Amministrazione che “promette opere sulla carta“, “dopo sette anni dal dissesto non si riducono le aliquote che restano al massimo” …nè prevede esenzioni o agevolazioni”: “la politica seria garantisce sostenibilità, equilibrio e tutela dei cittadini”.

“Il bilancio comunale è un documento che produce ricadute dirette sui cittadini, perché definisce le scelte, le priorità e l’uso delle risorse della nostra comunità. Per questo è fondamentale che ogni cittadino possa comprenderne i contenuti e valutarne la sostenibilità – l’analisi del consigliere Vincenzo Guadagno sul Bilancio 2026 – 2028.

“Il ruolo dell’opposizione impone di analizzare gli atti con attenzione e di rendere chiare ai cittadini, con trasparenza e responsabilità, le criticità che emergono dai documenti ufficiali. Il bilancio di previsione 2026 2028 presenta infatti criticità rilevanti, che ho evidenziato con chiarezza nei miei interventi in Consiglio comunale e che trovano riscontro anche nelle osservazioni del Revisore dei Conti, il quale rileva due aspetti fondamentali: la mancata corretta rappresentazione del Fondo Pluriennale Vincolato, che non consente di valutare quali impegni già assunti peseranno sugli anni futuri, e la mancanza di previsioni di cassa complete per il 2026, indispensabili per verificare la reale capacità dell’ente di sostenere i pagamenti – aggiunge il consigliere comunale del gruppo “Patto per Alife”.
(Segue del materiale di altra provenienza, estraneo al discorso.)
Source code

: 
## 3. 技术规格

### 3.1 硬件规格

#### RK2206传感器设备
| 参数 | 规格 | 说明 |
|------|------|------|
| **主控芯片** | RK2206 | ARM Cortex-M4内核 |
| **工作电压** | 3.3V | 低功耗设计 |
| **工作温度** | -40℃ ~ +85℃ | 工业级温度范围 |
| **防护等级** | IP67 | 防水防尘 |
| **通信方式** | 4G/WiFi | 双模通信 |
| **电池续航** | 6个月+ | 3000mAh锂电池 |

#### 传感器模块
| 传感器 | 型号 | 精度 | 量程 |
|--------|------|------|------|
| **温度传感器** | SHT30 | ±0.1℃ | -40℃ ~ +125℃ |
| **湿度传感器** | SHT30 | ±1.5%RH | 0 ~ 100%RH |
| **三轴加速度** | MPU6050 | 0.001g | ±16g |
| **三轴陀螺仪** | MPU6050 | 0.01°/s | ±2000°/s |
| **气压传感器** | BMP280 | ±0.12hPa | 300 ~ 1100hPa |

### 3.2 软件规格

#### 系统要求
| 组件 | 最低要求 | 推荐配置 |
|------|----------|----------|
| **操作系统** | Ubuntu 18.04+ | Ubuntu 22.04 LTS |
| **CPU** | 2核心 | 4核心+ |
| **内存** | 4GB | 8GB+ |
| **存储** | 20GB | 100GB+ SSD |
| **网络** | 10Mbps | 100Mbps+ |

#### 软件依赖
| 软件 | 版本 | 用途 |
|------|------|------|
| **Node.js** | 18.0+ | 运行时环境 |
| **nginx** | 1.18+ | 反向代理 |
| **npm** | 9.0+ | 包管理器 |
“Restano critiche sia la capacità di riscossione, ancora troppo bassa per garantire entrate stabili e certe, sia la programmazione del personale dedicato alla gestione dei progetti PNRR, come evidenziato in Consiglio con competenza dalla dottoressa Giuseppina Rao.

“Il punto più rilevante, però, su cui ritengo necessario che i cittadini alifani focalizzino la loro attenzione riguarda il Piano degli Indicatori, il documento che misura la coerenza e la sostenibilità del bilancio attraverso dati ufficiali.

“Proprio questo Piano evidenzia un 2027 anomalo. Gli investimenti pro capite passano da circa 1.000 euro nel 2026 a oltre 5.000 euro nel 2027, un livello eccezionale per un Comune delle nostre dimensioni. Allo stesso tempo, quasi l’80% delle entrate dipende da trasferimenti esterni, senza alcun apporto di risorse proprie. L’intero impianto degli investimenti del 2027 si regge quindi su fondi che devono ancora arrivare da altri enti. Di fronte a numeri così fuori scala, è indispensabile conoscere lo stato dei progetti, quali finanziamenti siano stati formalmente assegnati e quali cronoprogrammi siano disponibili. Senza queste informazioni, il rischio è di approvare un bilancio non realizzabile.

C’è poi un dato che non può essere ignorato. Dopo sette anni di durata del dissesto con le aliquote al massimo, i cittadini si aspettavano una graduale riduzione di IRPEF e IMU come segnale di maggiore equità fiscale, anche attraverso l’introduzione di esenzioni o agevolazioni. Invece ci troviamo di fronte a un bilancio che rinuncia a queste misure, con una amministrazione che, dopo tre anni, non ha realizzato interventi rilevanti né portato a termine quelli già avviati dalle precedenti amministrazioni. È legittimo chiedersi se la mancata riduzione di IRPEF e IMU nel 2026 sia collegata alla forte esposizione finanziaria prevista per il 2027.

“Programmare investimenti è doveroso, ma inserire qualunque intervento pur di mostrare attività, basandosi quasi esclusivamente su risorse esterne non ancora consolidate, è un rischio. La politica seria non promette opere sulla carta: garantisce sostenibilità, equilibrio e tutela dei cittadini. Il Consiglio non è chiamato a un atto formale, ma a un atto di responsabilità. Oggi mancano le condizioni di completezza, coerenza e trasparenza necessarie per approvare il bilancio.

Per queste ragioni, a seguito di un’analisi puntuale condotta insieme alla collega Giuseppina Rao, abbiamo espresso voto contrario, poiché il bilancio di previsione 2026 2028 non soddisfa i requisiti minimi di completezza, coerenza e trasparenza richiesti per una approvazione responsabile – conclude Guadagno.